--- RECORDED INFORMATION Enclosed Below ---

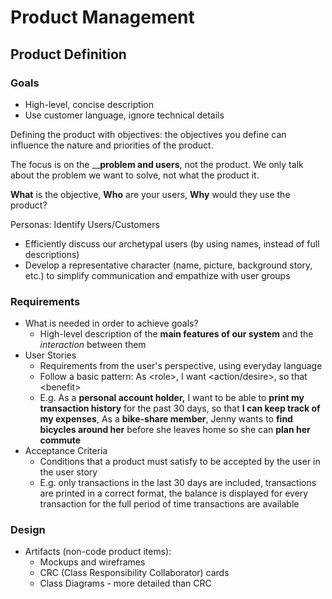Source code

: # Product Management

## Product Definition

### Goals

* High-level, concise description
* Use customer language, ignore technical details

Defining the product with objectives: the objectives you define can influence the nature and priorities of the product.

The focus is on the __**problem and users**, not the product. We only talk about the problem we want to solve, not what the product it.

**What** is the objective, **Who** are your users, **Why** would they use the product?

Personas: Identify Users/Customers

* Efficiently discuss our archetypal users \(by using names, instead of full descriptions\)
* Develop a representative character \(name, picture, background story, etc.\) to simplify communication and empathize with user groups

### Requirements

* What is needed in order to achieve goals?
  * High-level description of the **main features of our system** and the _interaction_ between them
* User Stories
  * Requirements from the user's perspective, using everyday language
  * Follow a basic pattern: As &lt;role&gt;, I want &lt;action/desire&gt;, so that &lt;benefit&gt;
  * E.g. As a **personal account holder,** I want to be able to **print my transaction history** for the past 30 days, so that **I can keep track of my expenses**, As a **bike-share member**, Jenny wants to **find bicycles around her** before she leaves home so she can **plan her commute**
* Acceptance Criteria
  * Conditions that a product must satisfy to be accepted by the user in the user story
  * E.g. only transactions in the last 30 days are included, transactions are printed in a correct format, the balance is displayed for every transaction for the full period of time transactions are available

### Design

* Artifacts \(non-code product items\):
  * Mockups and wireframes
  * CRC \(Class Responsibility Collaborator\) cards
  * Class Diagrams - more detailed than CRC

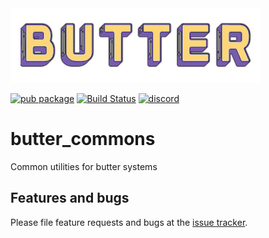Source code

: <img src="https://github.com/kbaylosis/butter/blob/master/logo.png?raw=true" width="400">

[![pub package](https://img.shields.io/pub/v/butter)](https://pub.dartlang.org/packages/butter) [![Build Status](https://travis-ci.com/kbaylosis/butter.svg?branch=master)](https://travis-ci.com/github/kbaylosis/butter) [![discord](https://img.shields.io/discord/1062944658239520810)](https://discord.gg/CykbJHm8eK)

# butter_commons

Common utilities for butter systems

## Features and bugs

Please file feature requests and bugs at the [issue tracker][tracker].

[tracker]: https://github.com/kbaylosis/butter/issues
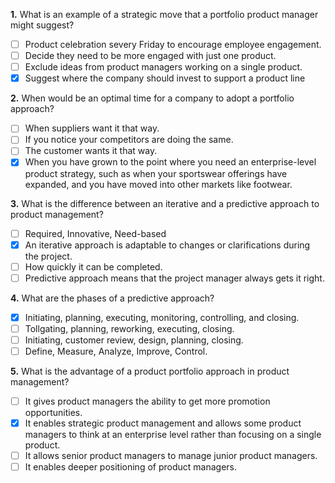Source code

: **1.** What is an example of a strategic move that a portfolio product manager might suggest?
- [ ] Product celebration severy Friday to encourage employee engagement.
- [ ] Decide they need to be more engaged with just one product.
- [ ] Exclude ideas from product managers working on a single product.
- [x] Suggest where the company should invest to support a product line

**2.** When would be an optimal time for a company to adopt a portfolio approach?
- [ ] When suppliers want it that way.
- [ ] If you notice your competitors are doing the same.
- [ ] The customer wants it that way.
- [x] When you have grown to the point where you need an enterprise-level product strategy, such as when your sportswear offerings have expanded, and you have moved into other markets like footwear.

**3.** What is the difference between an iterative and a predictive approach to product management?
- [ ] Required, Innovative, Need-based
- [x] An iterative approach is adaptable to changes or clarifications during the project.
- [ ] How quickly it can be completed.
- [ ] Predictive approach means that the project manager always gets it right.

**4.** What are the phases of a predictive approach?
- [x] Initiating, planning, executing, monitoring, controlling, and closing.
- [ ] Tollgating, planning, reworking, executing, closing.
- [ ] Initiating, customer review, design, planning, closing.
- [ ] Define, Measure, Analyze, Improve, Control.

**5.** What is the advantage of a product portfolio approach in product management?
- [ ] It gives product managers the ability to get more promotion opportunities.
- [x] It enables strategic product management and allows some product managers to think at an enterprise level rather than focusing on a single product.
- [ ] It allows senior product managers to manage junior product managers.
- [ ] It enables deeper positioning of product managers.
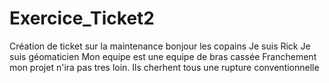 # Exercice_Ticket2
Création de ticket sur la maintenance 
bonjour les copains
Je suis Rick
Je suis géomaticien
Mon equipe est une equipe de bras cassée
Franchement mon projet n'ira pas tres loin.
Ils cherhent tous une rupture conventionnelle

--- End of Enclosed RECORDED INFORMATION ---

EXERCISE: Please update the listing above by replacing "wireframes" with "sketches" and leaving everything else unchanged. Leave the pictures out of your answer.

TASK RESULT:
Source code

: # Product Management

## Product Definition

### Goals

* High-level, concise description
* Use customer language, ignore technical details

Defining the product with objectives: the objectives you define can influence the nature and priorities of the product.

The focus is on the __**problem and users**, not the product. We only talk about the problem we want to solve, not what the product it.

**What** is the objective, **Who** are your users, **Why** would they use the product?

Personas: Identify Users/Customers

* Efficiently discuss our archetypal users \(by using names, instead of full descriptions\)
* Develop a representative character \(name, picture, background story, etc.\) to simplify communication and empathize with user groups

### Requirements

* What is needed in order to achieve goals?
  * High-level description of the **main features of our system** and the _interaction_ between them
* User Stories
  * Requirements from the user's perspective, using everyday language
  * Follow a basic pattern: As &lt;role&gt;, I want &lt;action/desire&gt;, so that &lt;benefit&gt;
  * E.g. As a **personal account holder,** I want to be able to **print my transaction history** for the past 30 days, so that **I can keep track of my expenses**, As a **bike-share member**, Jenny wants to **find bicycles around her** before she leaves home so she can **plan her commute**
* Acceptance Criteria
  * Conditions that a product must satisfy to be accepted by the user in the user story
  * E.g. only transactions in the last 30 days are included, transactions are printed in a correct format, the balance is displayed for every transaction for the full period of time transactions are available

### Design

* Artifacts \(non-code product items\):
  * Mockups and sketches
  * CRC \(Class Responsibility Collaborator\) cards
  * Class Diagrams - more detailed than CRC

Source code

: <img src="https://github.com/kbaylosis/butter/blob/master/logo.png?raw=true" width="400">

[![pub package](https://img.shields.io/pub/v/butter)](https://pub.dartlang.org/packages/butter) [![Build Status](https://travis-ci.com/kbaylosis/butter.svg?branch=master)](https://travis-ci.com/github/kbaylosis/butter) [![discord](https://img.shields.io/discord/1062944658239520810)](https://discord.gg/CykbJHm8eK)

# butter_commons

Common utilities for butter systems

## Features and bugs

Please file feature requests and bugs at the [issue tracker][tracker].

[tracker]: https://github.com/kbaylosis/butter/issues
Source code

: **1.** What is an example of a strategic move that a portfolio product manager might suggest?
- [ ] Product celebration severy Friday to encourage employee engagement.
- [ ] Decide they need to be more engaged with just one product.
- [ ] Exclude ideas from product managers working on a single product.
- [x] Suggest where the company should invest to support a product line

**2.** When would be an optimal time for a company to adopt a portfolio approach?
- [ ] When suppliers want it that way.
- [ ] If you notice your competitors are doing the same.
- [ ] The customer wants it that way.
- [x] When you have grown to the point where you need an enterprise-level product strategy, such as when your sportswear offerings have expanded, and you have moved into other markets like footwear.

**3.** What is the difference between an iterative and a predictive approach to product management?
- [ ] Required, Innovative, Need-based
- [x] An iterative approach is adaptable to changes or clarifications during the project.
- [ ] How quickly it can be completed.
- [ ] Predictive approach means that the project manager always gets it right.

**4.** What are the phases of a predictive approach?
- [x] Initiating, planning, executing, monitoring, controlling, and closing.
- [ ] Tollgating, planning, reworking, executing, closing.
- [ ] Initiating, customer review, design, planning, closing.
- [ ] Define, Measure, Analyze, Improve, Control.

**5.** What is the advantage of a product portfolio approach in product management?
- [ ] It gives product managers the ability to get more promotion opportunities.
- [x] It enables strategic product management and allows some product managers to think at an enterprise level rather than focusing on a single product.
- [ ] It allows senior product managers to manage junior product managers.
- [ ] It enables deeper positioning of product managers.
 # Exercice_Ticket2
Création de ticket sur la maintenance 
bonjour les copains
Je suis Rick
Je suis géomaticien
Mon equipe est une equipe de bras cassée
Franchement mon projet n'ira pas tres loin.
Ils cherhent tous une rupture conventionnelle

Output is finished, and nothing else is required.